Anyone who has faced Monday morning in eighth grade with a perm like a crumpled paper bag crapped on by a bird can attest: Hair matters. Hair sends out a complicated raft of signals that conform to or defy the social order. Sometimes red is a flat-out threat, a colour whose association with the devil led to redheads being tagged as witches and burned in the Spanish Inquisition. Lilith, Adam’s first wife, who refused to lie beneath her husband (“Are we not equal?”), gave the world the uppity redhead cliché.
But the hatred is perplexing. Along with simply being a beautiful colour, red hair should be coveted because it follows the economics of scarcity: The more rare the object and finite the supply, the greater the demand. In her book-length survey of red hair, The Roots of Desire, Marion Roach writes, “That redheads are untrustworthy, fiery, unstable, hot-tempered, highly sexed rare creatures is what passes for common knowledge today.” Your calm, undersexed, trustworthy redheaded friend may roll her eyes, but the feisty redhead has a long-standing literary tradition, from Pippi Longstocking to Lisbeth Salander. Being red means being outside the norm – less than 2 per cent of the world’s population is redheaded – and this allows the red haired woman to tweak the establishment. Red is the hair colour of the nutty iconoclast. In Wedding Crashers, Vince Vaughn’s character eventually falls for the lascivious, pocket-sized redhead played by Isla Fisher: “When that redhead starts getting kooky, there's something about me that feels alive inside!”
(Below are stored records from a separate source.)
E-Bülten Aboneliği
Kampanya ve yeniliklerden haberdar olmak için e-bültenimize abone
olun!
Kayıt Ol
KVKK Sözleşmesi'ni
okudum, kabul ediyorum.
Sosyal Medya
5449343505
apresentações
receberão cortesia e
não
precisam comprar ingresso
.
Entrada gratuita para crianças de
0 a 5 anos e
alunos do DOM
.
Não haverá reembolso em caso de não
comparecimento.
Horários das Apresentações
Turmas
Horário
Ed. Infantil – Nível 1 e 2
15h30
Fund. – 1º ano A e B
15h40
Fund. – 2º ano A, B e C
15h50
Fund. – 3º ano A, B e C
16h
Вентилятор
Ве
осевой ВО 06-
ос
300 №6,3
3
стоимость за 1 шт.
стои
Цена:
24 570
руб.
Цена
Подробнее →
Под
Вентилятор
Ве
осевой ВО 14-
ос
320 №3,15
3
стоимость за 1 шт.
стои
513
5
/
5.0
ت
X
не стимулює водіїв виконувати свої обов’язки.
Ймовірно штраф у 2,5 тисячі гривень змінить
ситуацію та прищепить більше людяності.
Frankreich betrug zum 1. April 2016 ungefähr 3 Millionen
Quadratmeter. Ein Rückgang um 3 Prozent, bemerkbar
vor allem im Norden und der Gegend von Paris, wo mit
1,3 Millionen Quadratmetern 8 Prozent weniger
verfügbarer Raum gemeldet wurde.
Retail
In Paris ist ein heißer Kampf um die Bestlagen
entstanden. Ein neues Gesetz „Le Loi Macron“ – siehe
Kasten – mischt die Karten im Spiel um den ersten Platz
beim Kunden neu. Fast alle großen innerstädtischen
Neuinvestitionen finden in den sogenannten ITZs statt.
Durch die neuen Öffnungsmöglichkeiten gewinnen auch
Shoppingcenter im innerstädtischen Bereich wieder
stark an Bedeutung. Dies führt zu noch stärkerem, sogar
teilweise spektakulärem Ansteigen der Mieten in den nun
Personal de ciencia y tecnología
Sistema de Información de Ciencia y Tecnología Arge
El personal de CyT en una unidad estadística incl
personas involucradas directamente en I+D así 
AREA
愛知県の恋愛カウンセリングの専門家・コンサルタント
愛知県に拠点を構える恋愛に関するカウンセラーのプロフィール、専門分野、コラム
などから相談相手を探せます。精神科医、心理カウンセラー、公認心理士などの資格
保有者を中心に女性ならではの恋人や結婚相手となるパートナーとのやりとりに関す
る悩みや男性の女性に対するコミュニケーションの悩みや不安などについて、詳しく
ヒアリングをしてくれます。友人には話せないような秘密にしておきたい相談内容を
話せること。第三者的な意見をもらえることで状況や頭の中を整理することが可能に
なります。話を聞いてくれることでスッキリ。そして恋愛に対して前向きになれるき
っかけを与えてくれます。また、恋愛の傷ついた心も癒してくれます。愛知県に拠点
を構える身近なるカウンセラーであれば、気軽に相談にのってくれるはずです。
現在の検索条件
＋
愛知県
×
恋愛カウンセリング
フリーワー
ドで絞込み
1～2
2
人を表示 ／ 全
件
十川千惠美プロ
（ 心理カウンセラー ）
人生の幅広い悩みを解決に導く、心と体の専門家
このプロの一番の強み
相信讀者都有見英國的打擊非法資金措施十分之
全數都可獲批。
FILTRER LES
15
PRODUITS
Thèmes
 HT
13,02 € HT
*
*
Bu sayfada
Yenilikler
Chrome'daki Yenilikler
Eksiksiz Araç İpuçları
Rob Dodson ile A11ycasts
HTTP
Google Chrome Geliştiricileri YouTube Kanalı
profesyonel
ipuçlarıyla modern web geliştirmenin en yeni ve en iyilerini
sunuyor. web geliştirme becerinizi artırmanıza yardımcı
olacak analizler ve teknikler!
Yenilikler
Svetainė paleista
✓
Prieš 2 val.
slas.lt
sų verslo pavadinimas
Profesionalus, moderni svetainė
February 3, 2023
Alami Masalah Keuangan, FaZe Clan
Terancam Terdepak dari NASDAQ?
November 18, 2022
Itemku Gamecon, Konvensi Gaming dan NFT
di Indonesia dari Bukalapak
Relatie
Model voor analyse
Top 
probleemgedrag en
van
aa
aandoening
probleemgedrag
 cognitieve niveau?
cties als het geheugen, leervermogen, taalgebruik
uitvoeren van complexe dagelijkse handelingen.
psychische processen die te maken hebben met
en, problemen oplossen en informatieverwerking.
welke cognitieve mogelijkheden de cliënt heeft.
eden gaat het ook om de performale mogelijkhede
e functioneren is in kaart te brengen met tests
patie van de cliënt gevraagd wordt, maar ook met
But as those guys who have been turned away from the sperm bank surely know already, redheaded men aren’t always regarded as quite so tigerish. In ancient Egypt, male reds were sacrificed to Osiris to help the corn crops, and today there’s no male babe equivalent to Christina Hendricks and Julianne Moore. Men don’t dye their hair to resemble Napoleon Dynamite and Ron Weasley. An entry by a redheaded guy on the website Redhedd fumes, “Ron Howard is probably the archetype of the non-threatening, un-sexy male with red hair….I have often felt that most females view males with red hair as nothing more than Opie.”
Somehow, red registers as power in women and weakness in men. Those stereotype-subscribers who revere pale female skin as dewy and virginal probably find pale male skin sickly and anemic – the opposite of conventional masculinity (Prince Harry is working hard to change this, one lager at a time). When redheaded quarterback Andy Dalton was ascending to the NFL this year, a blogger asked, “Will America tolerate a red-headed quarterback?” Or: Can sissy boy catch a ball?
So red-headed men get a taste of the absurdity that women have been force-fed for years: As bag-poop-perm here can attest, hair can matter too much. That’s why it was intriguing to note that London’s recent Fashion Week featured enough grey-haired models to prompt a reporter to ask, “Is grey the new blonde?”
Going grey is one way around the hair pigeonholes, bypassing the bimbo blonde, the brainy brunette and the uppity red. Hair colour, like much that we find beautiful, isn’t so much in the eye of the beholder as the belly of the culture. The director of the Cryos sperm bank admitted that there is one place where red is still hot: It’s “selling like hotcakes” in Ireland.